In Al-Azhar University, the condition was even worse, because the murder of a student, Abdel Ghany Hamouda, who was killed by police shots after lying on the ground suffocating from tear gas, has not gained any media attention. The spotlight was only shed on the student riots at the university that is witnessing an influence of those affiliated to the Brotherhood group and those sympathizing with the group. So this act of ignoring the incident by the media, has led to more escalation by the students of the university to grab attention, but all in vain.

Unfortunately Egypt is not suffering from the abundance of the number of politicians present inside the decision-making centers, but it suffers greatly in the lack of politics practiced in a complicated case like the one of the student movement. At the same time we do have politicians who are old enough to remember that no Egyptian ruler, no matter how strong he was in oppressing student movements, has ever succeeded.

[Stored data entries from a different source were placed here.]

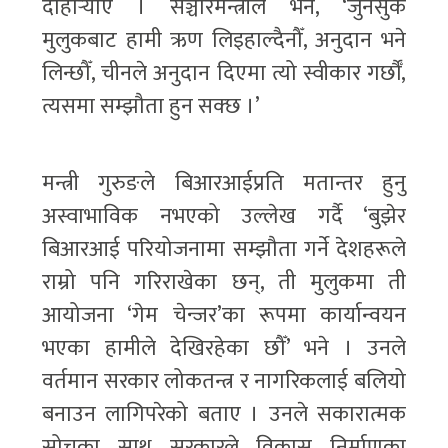
दोहोर्‍याए । सञ्चारमन्त्रीले भने, ‘जुनसुकै
मुलुकबाट हामी ऋण लिइहाल्दैनौँ, अनुदान भने
लिन्छौँ, चीनले अनुदान दिएमा त्यो स्वीकार गर्छौँ,
त्यसमा सम्झौता हुन सक्छ ।’
मन्त्री गुरुङले बिआरआईप्रति मतान्तर हुनु
अस्वाभाविक नभएको उल्लेख गर्दै ‘बुझेर
बिआरआई परियोजनामा सम्झौता गर्ने देशहरूले
राम्रो पनि गरिराखेका छन्, ती मुलुकमा ती
आयोजना ‘गेम चेन्जर’का रूपमा कार्यान्वयन
भएका हामीले देखिरहेका छौँ’ भने । उनले
वर्तमान सरकार लोकतन्त्र र नागरिकलाई बलियो
बनाउन लागिपरेको बताए । उनले सकारात्मक
सोचका साथ सरकारले विकास निर्माणका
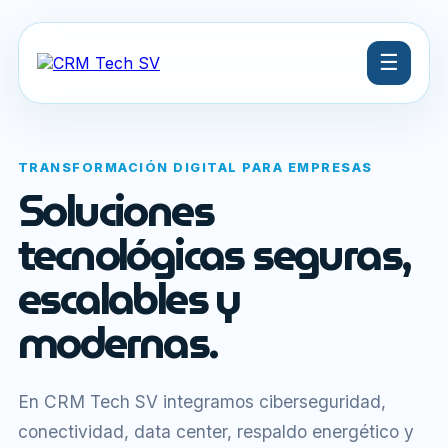
☰
TRANSFORMACIÓN DIGITAL PARA EMPRESAS
Soluciones
tecnológicas seguras,
escalables y
modernas.
En CRM Tech SV integramos ciberseguridad,
conectividad, data center, respaldo energético y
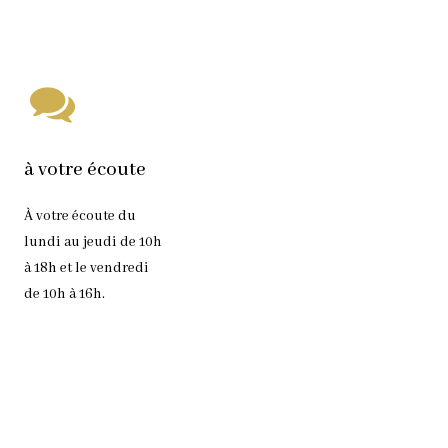
à votre écoute
À votre écoute du
lundi au jeudi de 10h
à 18h et le vendredi
de 10h à 16h.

We are not just talking about presidents who have ruled Egypt during the liberal era, like Mohamed Mahmoud, and Ismail Sidky, both of whom had clashes with students that were enough to wipe away all of their economic achievements, and throw them off the ruling throne. We are also talking about Gamal Abdel Nasser, the most popular Egyptian leader who did not know how to deal with student demonstrations following the defeat of 5th of June 1967, which have called for the prosecution of the real perpetrators of the defeat, instead of blaming the small leaders. Nasser however surrendered to the students’ anger and issued some bold decisions, which sucked their anger out of them and ended their presence in the streets.

But today, while the state authorities seem glowing with public support, they are pushing the perspective of what is referred to as “the war on terrorism;” they have shown extreme confusion in facing the student demonstrations, which they were unable to crack down on with either thick police sticks, or the fire tongues of the talk shows. Even when they bet on the collusion of the professors of Cairo University, the biggest Egyptian university, they were surprised to see the bold position of the dean of the university who has never been famous for taking opposition stances before. In spite of that, he and the university teaching staff strongly condemned what the police did. This was followed by an even bolder action taken by the dean of faculty of engineering who resigned for failing to protect the students from the brutality of the security authorities.

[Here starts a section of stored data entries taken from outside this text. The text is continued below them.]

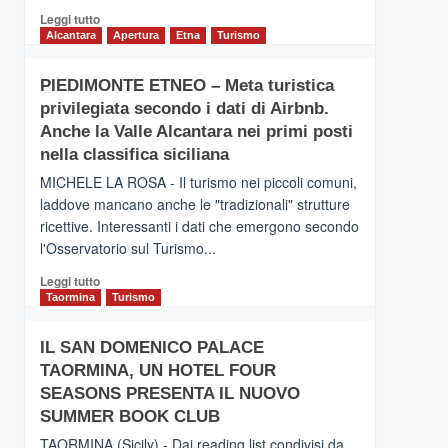
Leggi
Leggi tutto
di
Alcantara
Apertura
Etna
Turismo
più
su
PIEDIMONTE ETNEO – Meta turistica
CATANIA
privilegiata secondo i dati di Airbnb.
–
Inaugurato
Anche la Valle Alcantara nei primi posti
il
nella classifica siciliana
nuovo
MICHELE LA ROSA - Il turismo nei piccoli comuni,
collegamento
laddove mancano anche le "tradizionali" strutture
tra
ricettive. Interessanti i dati che emergono secondo
Catania
e
l'Osservatorio sul Turismo...
Zanzibar
Leggi
Leggi tutto
operato
di
Taormina
Turismo
da
più
Neos
su
IL SAN DOMENICO PALACE
PIEDIMONTE
TAORMINA, UN HOTEL FOUR
ETNEO
–
SEASONS PRESENTA IL NUOVO
Meta
SUMMER BOOK CLUB
turistica
TAORMINA (Sicily) - Dai reading list condivisi da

By these actions, the cover that the government has been using as an excuse to suppress student demonstrations has been removed. There are now more calls for political solutions to solve the issue with the students. The situation has reached a state such that many of the writers who are affiliated to the security authorities started to blame the current government, accusing it of making up a political issue that serves the interest of the Muslim Brotherhood. This comes after they had, until a recent time, accused it of failing to make solid policies that control the students taking the streets.

What the country officials do not realize is that any attempt to control the student movement will never succeed unless if it comes from realizing that everything that is happening is nothing but part of the struggle between the young generations with the “old” imagination-poor generation. It is the struggle, which started to explode starting 25th of January 2011 with its successive rounds. And as long as a comprehensive formula to absorb the anger of the young generation and transform it into an energy that serves the country has not been found, then any relative calmness will be followed by repetitive eruptions inside and outside the universities. Whoever doubts that has to remember well the graffiti slogan what was written on the walls by the youth, and which the older generation has not read carefully. This slogan says “If you will not let us dream, we will not let you sleep.”